“Where are all the Stoic women? Surely this is not a philosophy only for and by men.”
It is a common and reasonable criticism of this philosophy, one that Daily Stoic seeks to understand and ameliorate whenever possible.
Recently, we had the opportunity to interview Lauryn Evarts Bosstick, a wellness influencer who reaches millions of people—mostly adoring young women—through her blog, social media, and podcast. Lauryn is a vocal advocate of Stoicism, so we asked her about why the philosophy can seem so male-centric and and what might be done about it:
I WANT TO CHANGE THIS. It’s so interesting to me how it’s seen as a male dominated philosophy. It has nothing to do with gender, it has to do with just being a better person and being the best version of yourself. My brand ‘The Skinny Confidential’ is all about being the best version of you. It’s not about being someone else, it’s about taking what you have and creating your own strategic future. Anyone can benefit from stoicism because it teaches invaluable lessons like perseverance, serenity, and resilience.
The Stoics believed that philosophy transcended any individual human being or society. It’s not rooted in any one gender, but in the universal principles of life, the human experience.

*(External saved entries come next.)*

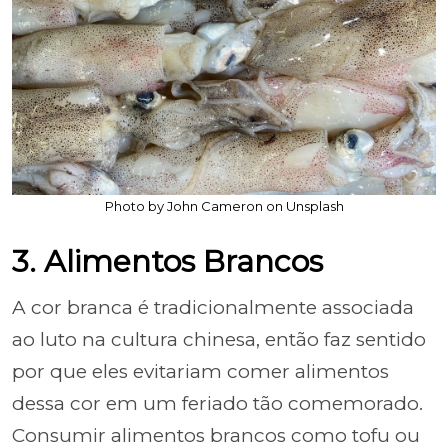
Photo by John Cameron on Unsplash
3. Alimentos Brancos
A cor branca é tradicionalmente associada
ao luto na cultura chinesa, então faz sentido
por que eles evitariam comer alimentos
dessa cor em um feriado tão comemorado.
Consumir alimentos brancos como tofu ou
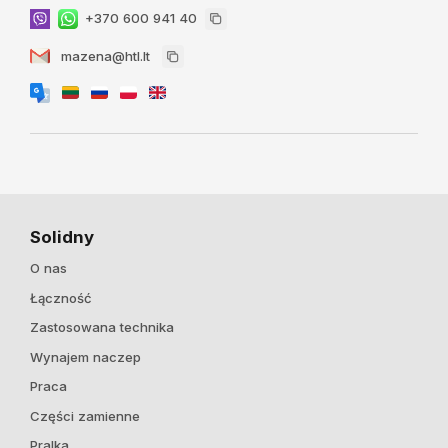
+370 600 941 40
mazena@htl.lt
Solidny
O nas
Łączność
Zastosowana technika
Wynajem naczep
Praca
Części zamienne
Pralka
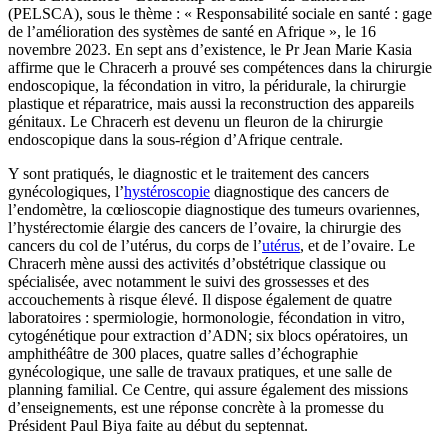
(PELSCA), sous le thème : « Responsabilité sociale en santé : gage
de l’amélioration des systèmes de santé en Afrique », le 16
novembre 2023. En sept ans d’existence, le Pr Jean Marie Kasia
affirme que le Chracerh a prouvé ses compétences dans la chirurgie
endoscopique, la fécondation in vitro, la péridurale, la chirurgie
plastique et réparatrice, mais aussi la reconstruction des appareils
génitaux. Le Chracerh est devenu un fleuron de la chirurgie
endoscopique dans la sous-région d’Afrique centrale.
Y sont pratiqués, le diagnostic et le traitement des cancers
gynécologiques, l’
hystéroscopie
diagnostique des cancers de
l’endomètre, la cœlioscopie diagnostique des tumeurs ovariennes,
l’hystérectomie élargie des cancers de l’ovaire, la chirurgie des
cancers du col de l’utérus, du corps de l’
utérus
, et de l’ovaire. Le
Chracerh mène aussi des activités d’obstétrique classique ou
spécialisée, avec notamment le suivi des grossesses et des
accouchements à risque élevé. Il dispose également de quatre
laboratoires : spermiologie, hormonologie, fécondation in vitro,
cytogénétique pour extraction d’ADN; six blocs opératoires, un
amphithéâtre de 300 places, quatre salles d’échographie
gynécologique, une salle de travaux pratiques, et une salle de
planning familial. Ce Centre, qui assure également des missions
d’enseignements, est une réponse concrète à la promesse du
Président Paul Biya faite au début du septennat.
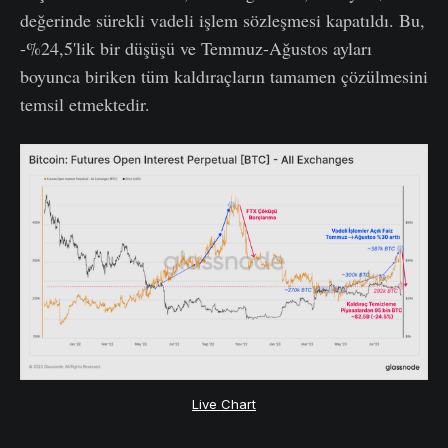
değerinde sürekli vadeli işlem sözleşmesi kapatıldı. Bu,
-%24,5'lik bir düşüşü ve Temmuz-Ağustos ayları
boyunca biriken tüm kaldıraçların tamamen çözülmesini
temsil etmektedir.
Live Chart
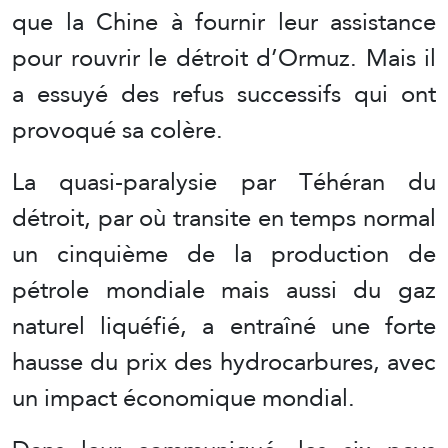
que la Chine à fournir leur assistance
pour rouvrir le détroit d’Ormuz. Mais il
a essuyé des refus successifs qui ont
provoqué sa colère.
La quasi-paralysie par Téhéran du
détroit, par où transite en temps normal
un cinquième de la production de
pétrole mondiale mais aussi du gaz
naturel liquéfié, a entraîné une forte
hausse du prix des hydrocarbures, avec
un impact économique mondial.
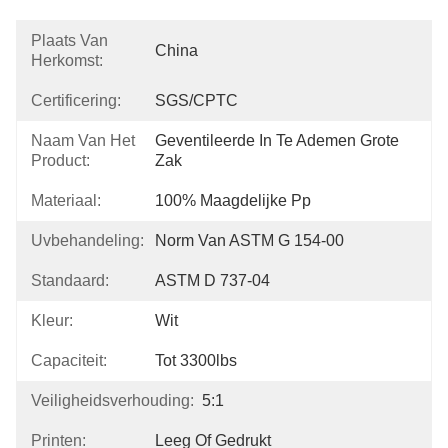
Plaats Van
China
Herkomst:
Certificering:
SGS/CPTC
Naam Van Het
Geventileerde In Te Ademen Grote 
Product:
Zak
Materiaal:
100% Maagdelijke Pp
Uvbehandeling:
Norm Van ASTM G 154-00
Standaard:
ASTM D 737-04
Kleur:
Wit
Capaciteit:
Tot 3300lbs
Veiligheidsverhouding:
5:1
Printen:
Leeg Of Gedrukt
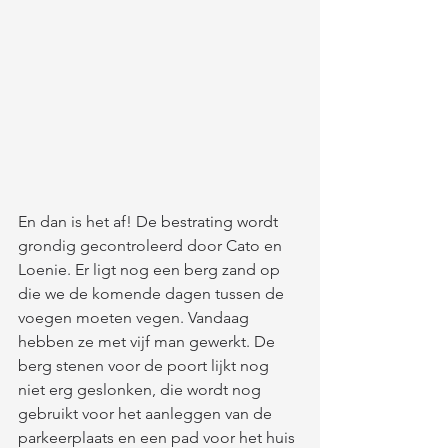
En dan is het af! De bestrating wordt 
grondig gecontroleerd door Cato en 
Loenie. Er ligt nog een berg zand op 
die we de komende dagen tussen de 
voegen moeten vegen. Vandaag 
hebben ze met vijf man gewerkt. De 
berg stenen voor de poort lijkt nog 
niet erg geslonken, die wordt nog 
gebruikt voor het aanleggen van de 
parkeerplaats en een pad voor het huis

Musonius Rufus—Epictetus’s teacher—was one of the pioneers of gender equality, at least in philosophy. “It is not men alone who possess eagerness and a natural inclination towards virtue,” he said, “but women also. Women are pleased no less than men by noble and just deeds, and reject the opposite of such actions. Since that is so, why is it appropriate for men to seek out and examine how they might live well, that is, to practise philosophy, but not women?”
Stoicism isn’t male or female. It’s human. It’s for anyone trying to get better. It’s for all of us—since everyone needs more perseverance, serenity and resilience. It’s even for you.